Airport services firm John Menzies has become the latest company to suffer from the grounding of Boeing’s 737 Max jets, as weak cargo volumes helped pushed it to a first-half loss.
Shares in the London-listed firm fell 4.9 per cent in early trading to 394.5p.
John Menzies fell to a pre-tax loss of £4.4m in the six months to the end of June after making a profit of £8.3m a year earlier.
The firm’s revenue grew, however, to £649.9m from £627.2m in the first half of 2018.
The profit fall took its basic earnings per share from continuing operations down to minus 5.8p in the first half from 6.7p a year earlier.
Menzies’s operating cash flow was £58.9m in the first half, down from £42.3m the previous year.
The company’s board declared an interim dividend of 6p per share payable in November.
Why it’s interesting
The grounding of the Boeing jets – since March, after two fatal accidents – has had implications for the whole aviation sector, reducing traffic and costing airlines dearly.
It came at a bad time for John Menzies, which has been going through a turnaround programme aimed at boosting profits.

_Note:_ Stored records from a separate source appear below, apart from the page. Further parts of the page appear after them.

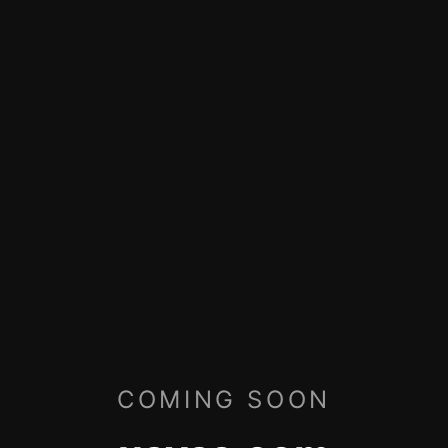
COMING SOON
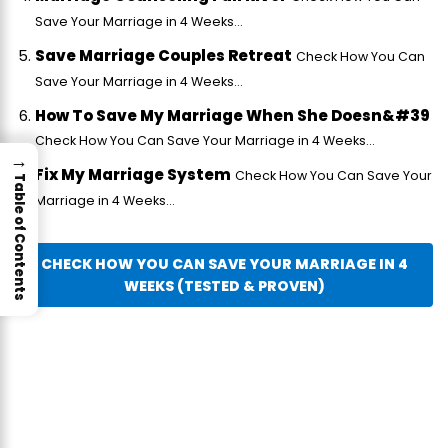
Save Your Marriage in 4 Weeks...
Save Marriage Couples Retreat
Check How You Can
Save Your Marriage in 4 Weeks...
How To Save My Marriage When She Doesn&#39
Check How You Can Save Your Marriage in 4 Weeks...
→
Fix My Marriage System
Check How You Can Save Your
Table of Contents
Marriage in 4 Weeks...
CHECK HOW YOU CAN SAVE YOUR MARRIAGE IN 4
WEEKS (TESTED & PROVEN)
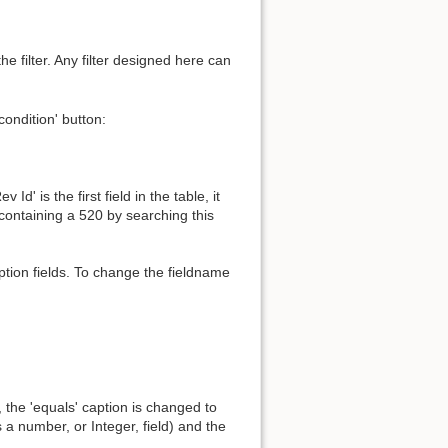
the filter. Any filter designed here can
ondition' button:
' is the first field in the table, it
 containing a 520 by searching this
tion fields. To change the fieldname
 the 'equals' caption is changed to
 a number, or Integer, field) and the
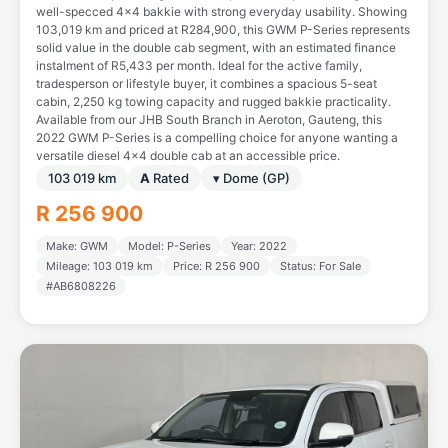
well-specced 4x4 bakkie with strong everyday usability. Showing
103,019 km and priced at R284,900, this GWM P-Series represents
solid value in the double cab segment, with an estimated finance
instalment of R5,433 per month. Ideal for the active family,
tradesperson or lifestyle buyer, it combines a spacious 5-seat
cabin, 2,250 kg towing capacity and rugged bakkie practicality.
Available from our JHB South Branch in Aeroton, Gauteng, this
2022 GWM P-Series is a compelling choice for anyone wanting a
versatile diesel 4x4 double cab at an accessible price.
103 019 km
A
Rated
▾ Dome (GP)
R 256 900
Make: GWM
Model: P-Series
Year: 2022
Mileage: 103 019 km
Price: R 256 900
Status: For Sale
#AB6808226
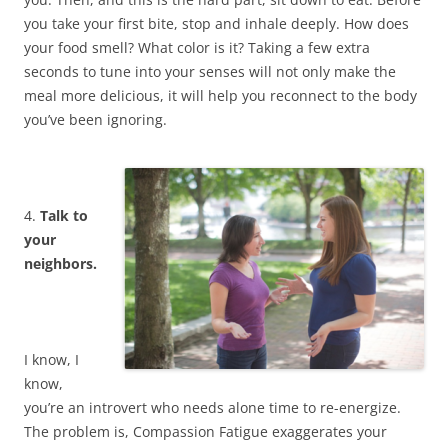
you take your first bite, stop and inhale deeply. How does
your food smell? What color is it? Taking a few extra
seconds to tune into your senses will not only make the
meal more delicious, it will help you reconnect to the body
you’ve been ignoring.
4.
Talk to
your
neighbors.
I know, I
know,
you’re an introvert who needs alone time to re-energize.
The problem is, Compassion Fatigue exaggerates your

It warned earlier this year that earnings would stay flat in 2019.
The aviation industry has also had to deal with stiff competition from budget airlines, volatile fuel costs and a slowdown in the global economy.
What John Menzies said
Chief executive Giles Wilson said: “The first half result was impacted by the loss of exclusive licences in the second half last year and generally weaker markets.”
“We continue to drive a company-wide focus on cost reduction, customer engagement and operational discipline, with profitable growth at the forefront of our agenda.”
“Looking forward, I continue to see clear opportunities to grow profitably. The structural dynamics of our markets remain strong in the medium and longer term.”